Objectives and competences
The objective of this course is:
• presenting natural, technical, social systems;
• presenting the relationship between the structure, dynamics, and evolution of systems;
• presenting basics of qualitative and quantitative analysis of system dynamics;
• presenting basics of learning analytics;
• presenting basics in network theory;
• presenting basics of self-organization.
Students will gain:
• competence of analysing structure, dynamics, and evolution of natural, technical, and social systems;
• competence of system thinking;
• ability of basic qualitative and quantitative analysis of systems dynamics;
• ability to use computer programmes Madonna and NetLogo;
• ability of knowledge transfer from system dynamics to other fields.
Content (Syllabus outline)
• Universal view on natural, technical, and social systems: structure, dynamics, and evolution of systems.
• Determination of interrelations between system parts, internal and external influences, positive and negative feedback loops.
• Qualitative description of systems dynamics: causal-loop diagrams and stock-flow diagrams.
• Quantitative description of systems dynamics and mathematical modeling.
• Analysis of contents in curriculum appropriate for developing of system thinking in school.
• Learning analytics.
• Complex networks.
• Self-organization.
• Structure of systems, fractals.
• Development (evolution) of systems and basics of game theory.
• Using of computer programs developed for modeling of systems dynamics in school: DynaSys, Stella, Madonna, NetLogo.
Learning and teaching methods
• Lectures,
• computer exercises,
• experiments,
• reflection,
• discussion,
• case studies.
Intended learning outcomes - knowledge and understanding
On completion of this course the student will:
• understand the relationship between structure, dynamics, and evolution of systems;
• understand the role of positive and negative feedback loops in complex systems;
• know to present the dynamics of systems with causal-loop diagrams and stock-flow diagrams;
• be able to construct simple mathematical models;
• understand principles of modelling of multi-agent dynamical systems;
• understand basic properties of networks;
• know basics of game theory.
Intended learning outcomes - transferable/key skills and other attributes
Readings
• G. Ossimitz, Entwicklung systemischen Denkens, Theoretische Konzepte und empirische Untersuchungen, Profil Verlag, München 2000.

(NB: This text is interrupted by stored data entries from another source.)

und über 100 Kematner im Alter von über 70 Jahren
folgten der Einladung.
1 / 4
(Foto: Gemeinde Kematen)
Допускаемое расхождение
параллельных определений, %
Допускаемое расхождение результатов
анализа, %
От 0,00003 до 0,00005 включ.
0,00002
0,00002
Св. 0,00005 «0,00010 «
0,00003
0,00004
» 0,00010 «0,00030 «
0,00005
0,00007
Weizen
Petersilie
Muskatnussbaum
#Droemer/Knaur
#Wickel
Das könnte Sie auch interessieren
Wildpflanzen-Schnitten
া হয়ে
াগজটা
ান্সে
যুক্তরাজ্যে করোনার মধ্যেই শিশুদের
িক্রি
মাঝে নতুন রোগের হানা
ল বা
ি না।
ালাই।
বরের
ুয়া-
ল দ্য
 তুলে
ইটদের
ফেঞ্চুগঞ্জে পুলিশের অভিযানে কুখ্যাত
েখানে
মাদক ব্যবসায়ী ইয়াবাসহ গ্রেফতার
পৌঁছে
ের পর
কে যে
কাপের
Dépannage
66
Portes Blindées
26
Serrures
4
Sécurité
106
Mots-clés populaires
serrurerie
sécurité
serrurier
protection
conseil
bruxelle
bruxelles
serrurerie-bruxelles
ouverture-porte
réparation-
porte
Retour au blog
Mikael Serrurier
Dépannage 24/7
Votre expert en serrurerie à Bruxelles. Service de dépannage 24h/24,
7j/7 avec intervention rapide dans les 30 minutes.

• P.M. Senge, N. Cambron-McCabe, T. Lucas, B. Smith, J. Dutton, A. Kleiner, Schools that Learn: A Fifth Discipline Fieldbook for Educators, Parents, and Everyone Who Cares About Education. Doubleday, New York 2000.
• D.H. Meadows, (ed. Diana Wright), Thinking in Systems: A Primer, Chelsea Green Publishing Company, White River Junction, VT, 2008.

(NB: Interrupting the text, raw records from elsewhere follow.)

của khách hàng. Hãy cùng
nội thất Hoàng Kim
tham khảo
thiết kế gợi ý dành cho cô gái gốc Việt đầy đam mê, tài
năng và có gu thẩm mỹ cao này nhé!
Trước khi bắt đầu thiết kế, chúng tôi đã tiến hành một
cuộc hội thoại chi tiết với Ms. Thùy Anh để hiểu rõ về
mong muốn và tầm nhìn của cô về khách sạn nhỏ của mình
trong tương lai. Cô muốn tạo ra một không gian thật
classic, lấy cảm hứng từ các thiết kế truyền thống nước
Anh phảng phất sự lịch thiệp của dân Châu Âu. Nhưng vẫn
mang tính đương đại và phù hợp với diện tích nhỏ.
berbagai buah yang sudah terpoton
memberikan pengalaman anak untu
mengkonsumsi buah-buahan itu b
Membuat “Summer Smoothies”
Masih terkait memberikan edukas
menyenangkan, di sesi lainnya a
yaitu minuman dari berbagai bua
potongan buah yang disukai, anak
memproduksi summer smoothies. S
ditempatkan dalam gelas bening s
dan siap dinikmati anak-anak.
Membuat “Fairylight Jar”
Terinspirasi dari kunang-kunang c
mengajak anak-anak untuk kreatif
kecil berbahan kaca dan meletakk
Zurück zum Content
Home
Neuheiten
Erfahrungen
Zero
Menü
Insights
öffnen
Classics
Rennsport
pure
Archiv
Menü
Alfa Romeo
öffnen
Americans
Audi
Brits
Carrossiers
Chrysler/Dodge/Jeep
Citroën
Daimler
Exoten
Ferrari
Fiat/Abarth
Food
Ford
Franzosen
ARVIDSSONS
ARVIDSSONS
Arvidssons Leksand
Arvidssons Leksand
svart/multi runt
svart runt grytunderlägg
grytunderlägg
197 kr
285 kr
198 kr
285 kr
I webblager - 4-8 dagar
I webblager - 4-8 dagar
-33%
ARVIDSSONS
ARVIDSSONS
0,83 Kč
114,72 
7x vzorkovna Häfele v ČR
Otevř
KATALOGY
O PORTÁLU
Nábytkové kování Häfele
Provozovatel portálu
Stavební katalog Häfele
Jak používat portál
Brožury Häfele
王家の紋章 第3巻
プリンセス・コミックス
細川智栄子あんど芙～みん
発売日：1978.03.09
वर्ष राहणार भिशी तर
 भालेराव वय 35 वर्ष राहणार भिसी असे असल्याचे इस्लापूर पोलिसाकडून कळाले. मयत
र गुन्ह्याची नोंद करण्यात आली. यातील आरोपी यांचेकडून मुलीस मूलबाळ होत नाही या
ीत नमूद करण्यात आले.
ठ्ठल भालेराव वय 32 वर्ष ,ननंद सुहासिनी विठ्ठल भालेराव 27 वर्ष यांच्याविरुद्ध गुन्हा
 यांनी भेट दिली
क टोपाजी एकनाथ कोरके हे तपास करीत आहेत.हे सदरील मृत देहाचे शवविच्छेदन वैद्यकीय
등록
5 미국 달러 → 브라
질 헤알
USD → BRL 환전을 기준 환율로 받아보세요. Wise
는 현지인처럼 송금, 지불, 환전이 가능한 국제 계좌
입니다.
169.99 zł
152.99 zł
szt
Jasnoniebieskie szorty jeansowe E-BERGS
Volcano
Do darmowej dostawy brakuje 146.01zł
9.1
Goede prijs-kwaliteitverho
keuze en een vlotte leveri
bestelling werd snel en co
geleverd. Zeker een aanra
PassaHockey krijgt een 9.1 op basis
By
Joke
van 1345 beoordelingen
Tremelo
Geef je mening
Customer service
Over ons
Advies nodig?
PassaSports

• J. Gharajedaghi, Systems thinking: Managing chaos and complexity: A platform for designing business architecture, Elsevier, M. Kaufmann, Burlington, MA, 2011.
• Bejan, J.P. Zane, Design in Nature: How the Constructal Law Governs Evolution in Biology, Physics, Technology, and Social Organization, Doubleday, New York, 2012.

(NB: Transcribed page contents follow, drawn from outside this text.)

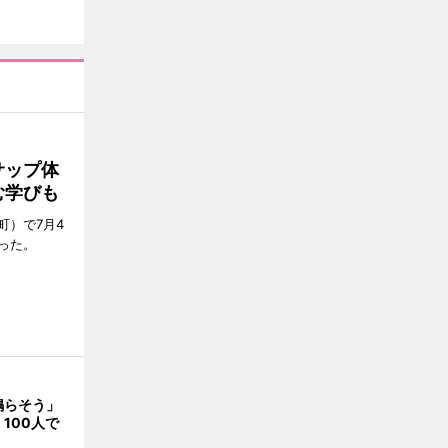
サップ体
む学びも
町）で7月4
った。
鳴らそう」
100人で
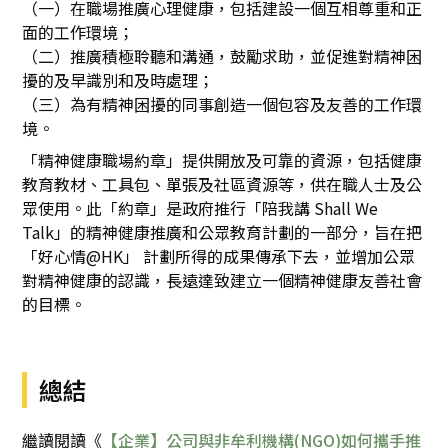
（一）在職場推廣心理健康，包括建設一個互相尊重和正
面的工作環境；
（二）推廣積極聆聽和溝通，鼓勵求助，並促進對精神困
擾的及早識別和及時處理；
（三）為有精神困擾的同事創造一個包容及友善的工作環
境。
「精神健康職場約章」提供開放及可靠的資源，包括健康
教育教材、工具包、單張及社區資源等，供在職人士及公
眾使用。此「約章」是政府推行「陪我講 Shall We
Talk」的精神健康推廣和公眾教育計劃的一部分，旨在把
「好心情@HK」 計劃所得的成果傳承下去，並增加公眾
對精神健康的認識，長遠達致建立一個精神健康友善社會
的目標。
總結
繼讀閱讀《
【企業】公司與非牟利機構(NGO)如何攜手推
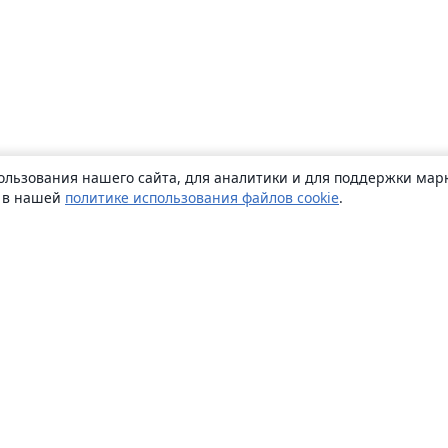
ользования нашего сайта, для аналитики и для поддержки марк
ь в нашей
политике использования файлов cookie
.
О сайте
О нас
Careers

• Strokovni in znanstveni članki v revijah / Articles published in professional and scientific journals.
Prerequisits
Prerequisits for acceding the course:
None.
Conditions for prerequisits:
Accomplished obligations given during tutorials and lectures.
Additional information on implementation and assessment • Written exam (80%)
• Portfolio (20%)
Written exam can be recognized on the basis of partial written examinations.